Maybe it'd be an entirly bureaucratic thing? A pope makes a proclimation that's in contridiction to an earlier pope. Since popes are infallible, the current pope has to dig up any pope that disagrees with him, put him on trail, find him guilty, and then declare his papacy and all his proclimations invalid, and therefore not infallible. The current pope can then go ahead with his reforms.
 
Probably not. The one instance of a "Cadaver Synod" put the Pope Stephen VII in a very poor position. It was clearly a political move to annul the old Pope's decision, however the method selected, i.e. putting the former Pope's dead body on trial was considered abhorrent by contemporaries. Pope Stephen actually found himself quickly deposed and strangled in a cell for the infamous deed.

The spectacle of trying a dead body simply put cast the current Pope, and to some extent the Papacy into disrepute. Even if a less macabre method was used, subjecting a predessesor to a post-mortem show trial would only undermine the Papacy.

The only other times I can see something like that happening would be with the body of one of the anti-Popes who managed to die before the rightful Pope managed to overthrow him. For example, if anti-Pope John XXIII died in 1415 before being formally deposed, his successor might feel the need to degrade him even if he was already dead.
 
This would be the end of the Roman-Catholic Church. The Reformation would be much more successful because many catholics found this practice disgusting. Thus many more would follow, Luther, Calvin etc.
 
The only other times I can see something like that happening would be with the body of one of the anti-Popes who managed to die before the rightful Pope managed to overthrow him. For example, if anti-Pope John XXIII died in 1415 before being formally deposed, his successor might feel the need to degrade him even if he was already dead.

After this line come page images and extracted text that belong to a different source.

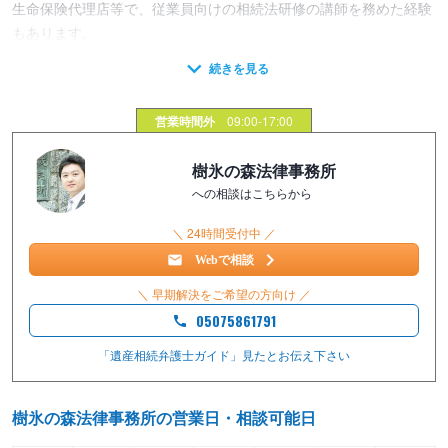
生命保険代理店等で、従業員向けの相続法研修の講師を務めた経験
もあります。
【料金体系】
■初回60分無料
営業時間外
09:00-17:00
■遺産分割交渉（調停・審判）サポート
樹氷の森法律事務所
・着手金（税込）
への相談はこちらから
交渉：33万円
＼ 24時間受付中 ／
調停：44万円
審判：55万円
Webで相談
・報酬金（税込）
＼ 早期解決をご希望の方向け ／
交渉：獲得遺産額の17.6％（最低22万円）
05075861791
調停：獲得遺産額の17.6％（最低33万円）
審判：獲得遺産額の17.6％（最低44万円）
「遺産相続弁護士ガイド」見たと
お伝え下さい
※獲得遺産額とは、獲得した遺産の時価相当額です。
樹氷の森法律事務所の営業日・相談可能日
※上記費用のほかに、別途実費がかかります。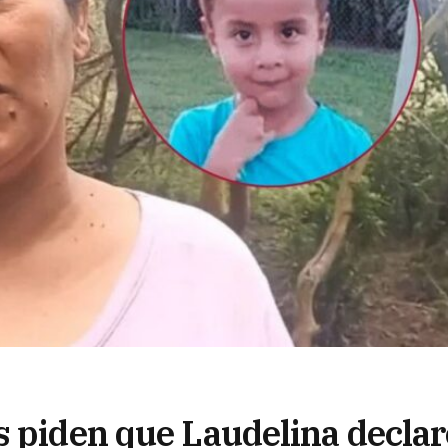
s piden que Laudelina declar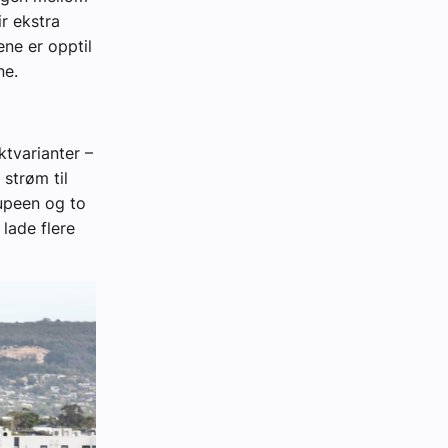
r ekstra
ene er opptil
ne.
ktvarianter –
strøm til
kupeen og to
 lade flere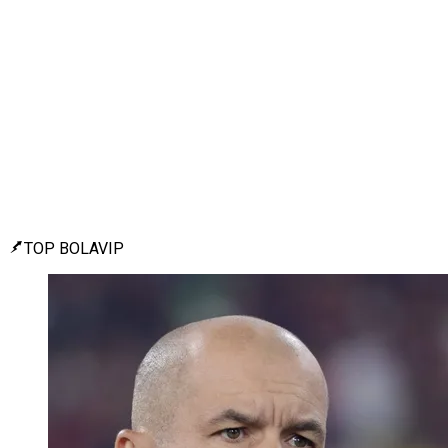
TOP BOLAVIP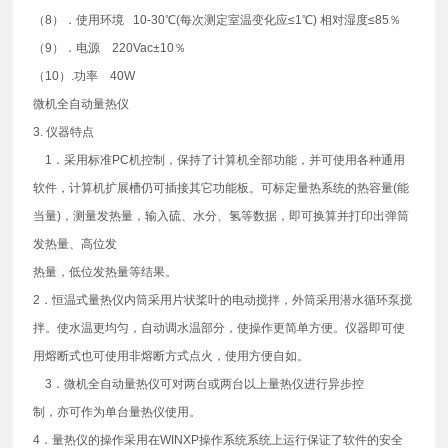
（8）．使用环境 10-30℃(每次测定室温变化应≤1℃) 相对湿度≤85％
（9）．电源 220Vac±10％
（10）.功率 40W
微机全自动量热仪
3. 仪器特点
1．采用标准PC机控制，保持了计算机全部功能，并可使用各种通用
软件，计算机扩展槽仍可插接其它功能板。可标定量热系统的热容量(能
当量)，测量发热量，输入硫、水分、氢等数据，即可换算并打印出弹筒
发热量、高位发
热量，低位发热量等结果。
2．恒温式量热仪内筒采用片状桨叶的电动搅拌，外筒采用潜水循环泵搅
拌。使水温更均匀，自动调水温部分，使操作更简单方便。仪器即可使
用熔断式也可使用非熔断方式点火，使用方便自如。
3．微机全自动量热仪可对两台或两台以上量热仪进行异步控
制，亦可作为单台量热仪使用。
4．量热仪的操作采用在WINXP操作系统系统上运行保证了软件的安全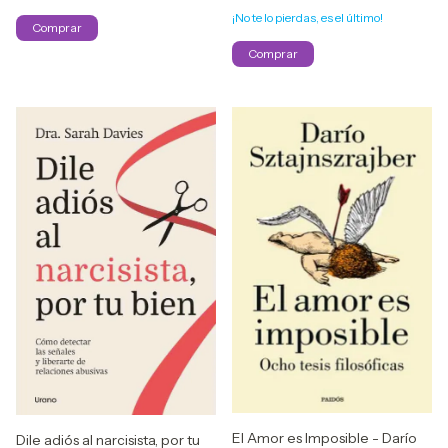
¡No te lo pierdas, es el último!
El Amor es Imposible - Darío
Dile adiós al narcisista, por tu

While I generally agree with your post, I have to note that there was NO way that would have happened with John XXIII--he was an anti-pope during the height of the Western Schism, and the council that threw out--which he called--declared him AND the other two claimants anti-popes. Then set up a new claimant.

Simply put, in the scenario you're talking about, nobody's going to have the authority to do anything of the kind. (Hell, in point of fact, IOTL, the Church had to deal with something of a backlash to how shabbily he'd been treated.)